GitHub Actions Gateway

Multi-tenant self-hosted GitHub Actions runners on Kubernetes, designed for shared clusters where many teams run runners side by side.

Actions Runner Controller (ARC) scale-set mode is the common starting point. Once many teams share one cluster, three gaps open up that ARC doesn't address together — GitHub Actions Gateway (GAG) is built to close them:

Gap at multi-tenant scale	How GAG closes it
An evicted runner pod leaves its job stuck in GitHub's queue, up to the 24-hour timeout	Cancels the job lock in seconds and reruns, with a per-job retry budget
Tenants can't be given isolated GitHub egress IPs	Dedicated per-tenant egress IP pool for allowlisting and contained blast radius
Idle runner and listener compute stays provisioned between jobs	Workers scale to zero between jobs; listeners run as ~60 KiB goroutines, not ~256 MiB pods

Each team self-serves a fully isolated gateway from a single ActionsGateway custom resource (CR), running many runner groups (CPU, GPU, large-memory, …) under one shared ResourceQuota. The sections below cover the problem, how GAG solves it, and how it works.

The Problem

Running many runner groups for one tenant in a shared Kubernetes namespace creates four compounding problems that ARC scale-set mode does not address together:

Scheduling starvation under a shared ResourceQuota. Each ARC AutoscalingRunnerSet has its own maxRunners cap, but there is no primitive for "GPU runners must always be able to claim at least N slots, regardless of how many CPU runners are active." When cheap CPU pods exhaust namespace quota first, the most expensive hardware reliably loses the race.

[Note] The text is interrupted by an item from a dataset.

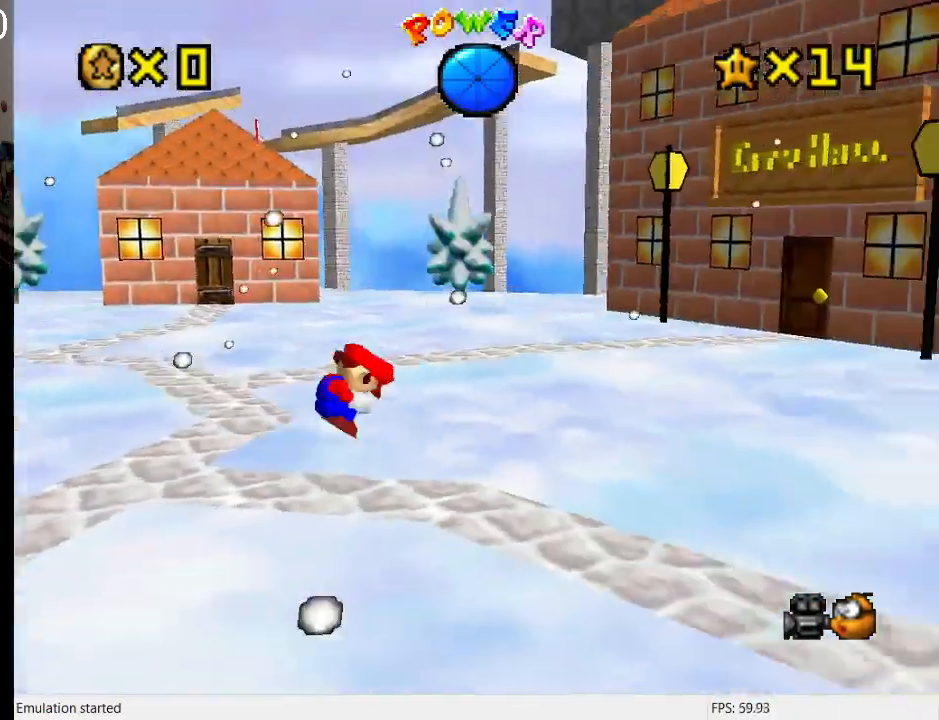
{"buttons": [], "left_stick": "up", "right_stick": "center", "events": [[33, "L1", "down"], [33, "SQUARE", "down"], [100, "SQUARE", "up"], [167, "CROSS", "up"], [167, "L1", "up"], [233, "left_stick", "up"]]}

Listener overhead at scale. ARC's scale-set listener is one pod per scale set running a full .NET runtime — roughly 256 MiB resident, plus a cluster IP, held alive 24/7 to long-poll GitHub. A tenant with 10 scale sets pays ~2.5 GiB of memory and 10 pod slots at rest, before any job runs. Teams that also pin minRunners > 0 to mask runner-pod cold-start latency multiply this further with idle runner pods on expensive hardware.

No automatic recovery from worker eviction. When a runner pod is preempted, OOM-killed, or lost to a node failure, ARC has no built-in flow to fast-cancel the GitHub job lock and rerun. The runner is left orphaned and the job stays stuck in GitHub's queue — up to its 24-hour timeout — until someone manually clears the runner and reruns the workflow.

Platform team as bottleneck. Onboarding a tenant means provisioning namespace, quotas, controller scope, scale sets, NetworkPolicies, and egress — a platform-team checklist per team. Subsequent changes (new runner type, quota adjustment, scaling tweak) land as tickets.

The Solution

Scheduling priority tiers per RunnerGroup. The priorityTiers field maps Kubernetes PriorityClass objects to cumulative pod-count thresholds. The first N pods of a GPU runner group get a preempting PriorityClass and will displace lower-priority CPU pods when quota is contended — guaranteeing they schedule. Higher tiers use preemptionPolicy: Never, so burst capacity gains scheduling preference without evicting running jobs. A final threshold caps total concurrency per group. Crucially, GAG gates admission at the broker-claim layer — it decides whether to claim a job from GitHub before acquiring it, so a job it cannot place is left queued for redelivery rather than claimed-then-cancelled. A Kubernetes job-queue manager such as Kueue operates one layer below this, on pod creation after the job is already claimed, and structurally cannot make that call (see Appendix D.5).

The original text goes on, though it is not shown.